In Philadelphia a private detective named Allan Pinkerton came to the President-elect with the news that he had learned of a plot to assassinate him when he changed trains in Baltimore. Lincoln would have paid no attention, except that a little while later another report came to him of the same thing.

So Lincoln let Pinkerton take charge of getting him to Washington safely. He was put up in a sleeper that had been reserved by one of Pinkerton’s female detectives for her “invalid brother.” They passed through Baltimore at three in the morning and reached Washington just about daybreak.

When it was discovered what had happened and that Lincoln had at one point in the journey draped a shawl over his shoulders so as not to be recognized, all kinds of mocking and cruel stories and jokes and cartoons were printed in the newspapers, especially in the South. This was the man, they said, who was going to lead the nation! People were beginning to think he was an incompetent, ignorant clown.

But Lincoln had just been beating around the bush with his lighthearted speeches. In fact, he knew exactly how serious the crisis was. He had been planning for it for four months.

The Pony Express was gearing up to speed Lincoln’s inaugural address to California the moment it was delivered. I wished Zack had been able to be part of it!

It took three days for the speech to reach St. Joseph by train from Washington. Then the Express took over at an amazing pace. The speech was brought down the Main Street of Sacramento from St. Joseph in an all-time speed record: seven days and seventeen hours.
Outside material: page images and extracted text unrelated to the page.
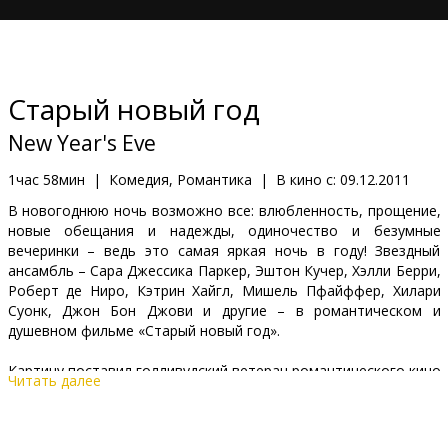
Кинозакуски
B2B
Старый новый год
Клуб
New Year's Eve
1час 58мин
|
Комедия, Романтика
|
В кино с:
09.12.2011
В новогоднюю ночь возможно все: влюбленность, прощение,
новые обещания и надежды, одиночество и безумные
вечеринки – ведь это самая яркая ночь в году! Звездный
ансамбль – Сара Джессика Паркер, Эштон Кучер, Хэлли Берри,
Роберт де Ниро, Кэтрин Хайгл, Мишель Пфайффер, Хилари
Суонк, Джон Бон Джови и другие – в романтическом и
душевном фильме «Старый новый год».
Картину поставил голливудский ветеран романтического кино
Читать далее
Гэрри Маршалл, автор таких классических фильмов, как
«Красотка», «Сбежавшая невеста» и «День святого
Валентина».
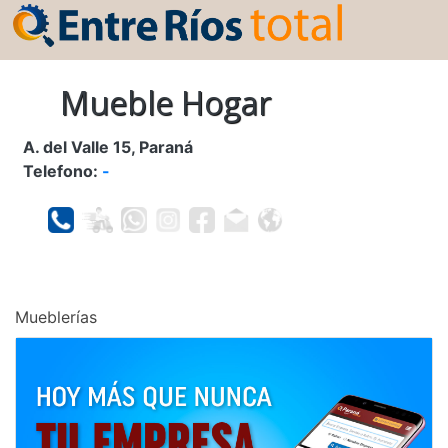
Mueble Hogar
A. del Valle 15, Paraná
Telefono:
-
Mueblerías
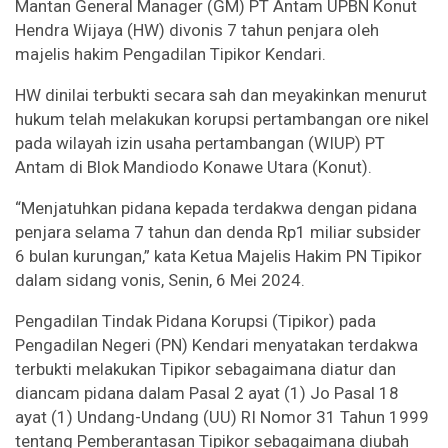
Mantan General Manager (GM) PT Antam UPBN Konut
Hendra Wijaya (HW) divonis 7 tahun penjara oleh
majelis hakim Pengadilan Tipikor Kendari.
HW dinilai terbukti secara sah dan meyakinkan menurut
hukum telah melakukan korupsi pertambangan ore nikel
pada wilayah izin usaha pertambangan (WIUP) PT
Antam di Blok Mandiodo Konawe Utara (Konut).
“Menjatuhkan pidana kepada terdakwa dengan pidana
penjara selama 7 tahun dan denda Rp1 miliar subsider
6 bulan kurungan,” kata Ketua Majelis Hakim PN Tipikor
dalam sidang vonis, Senin, 6 Mei 2024.
Pengadilan Tindak Pidana Korupsi (Tipikor) pada
Pengadilan Negeri (PN) Kendari menyatakan terdakwa
terbukti melakukan Tipikor sebagaimana diatur dan
diancam pidana dalam Pasal 2 ayat (1) Jo Pasal 18
ayat (1) Undang-Undang (UU) RI Nomor 31 Tahun 1999
tentang Pemberantasan Tipikor sebagaimana diubah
Two of the riders, trying to make up for delays, actually rode their horses to death.

The speech, which Pa read to us all from the March 17 edition of the Alta when it arrived in Miracle Springs on the eighteenth, was certainly not the speech of a weakling or a simpleton. It was clear right away what kind of man had been elected President, and I was glad that I’d done my part to help him win California’s four electoral votes. It wasn’t much, out of the 180 he’d received, but I was glad they hadn’t gone to anybody else.
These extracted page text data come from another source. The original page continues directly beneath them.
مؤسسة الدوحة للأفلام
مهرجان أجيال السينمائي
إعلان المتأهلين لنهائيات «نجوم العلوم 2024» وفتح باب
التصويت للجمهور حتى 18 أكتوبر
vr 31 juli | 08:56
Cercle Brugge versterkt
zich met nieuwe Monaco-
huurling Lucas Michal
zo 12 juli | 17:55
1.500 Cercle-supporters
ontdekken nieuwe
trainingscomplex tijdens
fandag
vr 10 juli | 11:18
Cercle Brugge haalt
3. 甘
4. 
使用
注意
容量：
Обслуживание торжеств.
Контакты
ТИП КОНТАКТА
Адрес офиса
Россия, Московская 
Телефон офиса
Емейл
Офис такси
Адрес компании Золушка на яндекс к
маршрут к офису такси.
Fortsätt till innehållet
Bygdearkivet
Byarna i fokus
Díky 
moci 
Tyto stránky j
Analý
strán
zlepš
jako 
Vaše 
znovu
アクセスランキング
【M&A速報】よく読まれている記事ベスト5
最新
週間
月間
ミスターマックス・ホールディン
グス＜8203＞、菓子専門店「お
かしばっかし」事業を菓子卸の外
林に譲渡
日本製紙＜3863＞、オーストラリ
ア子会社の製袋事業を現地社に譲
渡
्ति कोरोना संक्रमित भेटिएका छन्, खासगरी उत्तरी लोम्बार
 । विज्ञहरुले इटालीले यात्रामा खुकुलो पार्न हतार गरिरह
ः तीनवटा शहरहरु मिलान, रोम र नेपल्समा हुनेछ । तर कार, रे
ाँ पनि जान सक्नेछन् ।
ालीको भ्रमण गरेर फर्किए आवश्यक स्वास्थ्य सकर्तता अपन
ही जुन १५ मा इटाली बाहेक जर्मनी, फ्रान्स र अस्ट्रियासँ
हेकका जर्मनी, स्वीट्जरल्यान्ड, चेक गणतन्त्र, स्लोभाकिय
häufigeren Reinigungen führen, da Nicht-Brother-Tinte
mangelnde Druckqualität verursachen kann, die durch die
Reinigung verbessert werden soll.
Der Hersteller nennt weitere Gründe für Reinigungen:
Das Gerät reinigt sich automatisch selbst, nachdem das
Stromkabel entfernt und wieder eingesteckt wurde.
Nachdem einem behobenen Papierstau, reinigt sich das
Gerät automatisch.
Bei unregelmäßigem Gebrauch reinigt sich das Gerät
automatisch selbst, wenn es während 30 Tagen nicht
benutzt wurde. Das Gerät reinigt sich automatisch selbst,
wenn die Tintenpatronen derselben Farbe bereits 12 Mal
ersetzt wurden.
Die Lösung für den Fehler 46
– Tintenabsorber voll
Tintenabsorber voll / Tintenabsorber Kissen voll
“The Union is older than the states,” he said in his speech, “and was founded to last forever. Secession is illegal, a revolutionary act.” Then the new President went on to tell what he planned to do.

He did not intend to be rash, he said, or to do anything sudden or forceful. He would proceed with patience and caution for a time. And that right there, Almeda said as we listened, was the clue that showed he had no intention of putting up with the so-called new country forever—he would be patient for a time.
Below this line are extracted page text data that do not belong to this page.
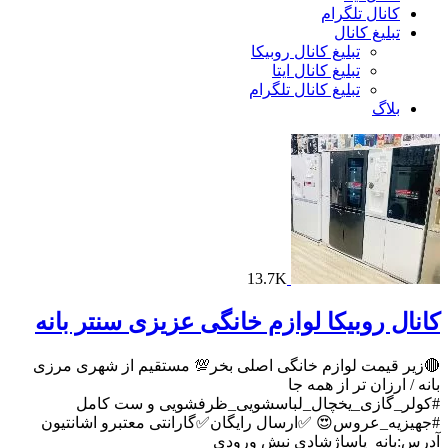
کانال تلگرام
تبلیغ کانال
تبلیغ کانال روبیکا
تبلیغ کانال ایتا
تبلیغ کانال تلگرام
بلاگ
13.7K
کانال روبیکا لوازم خانگی عزیزی سنتر بانه
🔴زیر قیمت لوازم خانگی اصلی بخر💯 مستقیم از شهری مرزی
بانه / ارزان تر از همه جا
#کولر_گازی_یخچال_لباسشویی_ظرفشویی و ست کامل
#جهیزیه_عروس😍 ✅ارسال رایگان✅گارانتی معتبرو اشانتیون
آدرس:بانه_پاساژشادی نبش ورودی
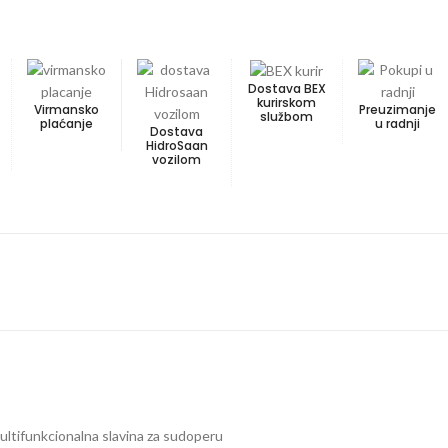
Dostava BEX
kurirskom
Virmansko
Preuzimanje
službom
plaćanje
u radnji
Dostava
HidroSaan
vozilom
ultifunkcionalna slavina za sudoperu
But he would, he went on to say, do all in his power to enforce all federal laws in all the states, and he would keep firm hold of federal property. Everyone knew he meant Fort Sumter.

He was not considering any forceful retribution, and there would be no threat to the constitutional rights of the states that had left the Union. If they wished to return, they could. But the government would act to defend itself.

Then he brought up the horrible prospect of what would happen if the southern states didn’t come to their senses and come back to the Union. He spoke straight to the South when he said whose fault it would be.

“In your hands, my dissatisfied fellow countrymen,” he said, “and not in mine, is the momentous issue of civil war. The government will not assail you. You can have no conflict without being yourselves the aggressors. You have no oath registered in Heaven to destroy the government, while I shall have the most solemn one to preserve, protect, and defend it.

The closing words of his speech showed that he still wanted to believe that the people of the South deep down felt as loyal to the country as he did. Maybe their radical leaders didn’t. But surely the great masses of southerners didn’t really want what was happening.

“We are not enemies,” he said, “but friends. We must not be enemies. Though passion may have strained, it must not break the bonds of affection. The mystic chords of memory, stretching from every battlefield and patriot grave, to every living heart and hearthstone, all over this broad land, will yet swell the chorus of the Union, when again touched, as surely they will be, by the better angels of our nature.”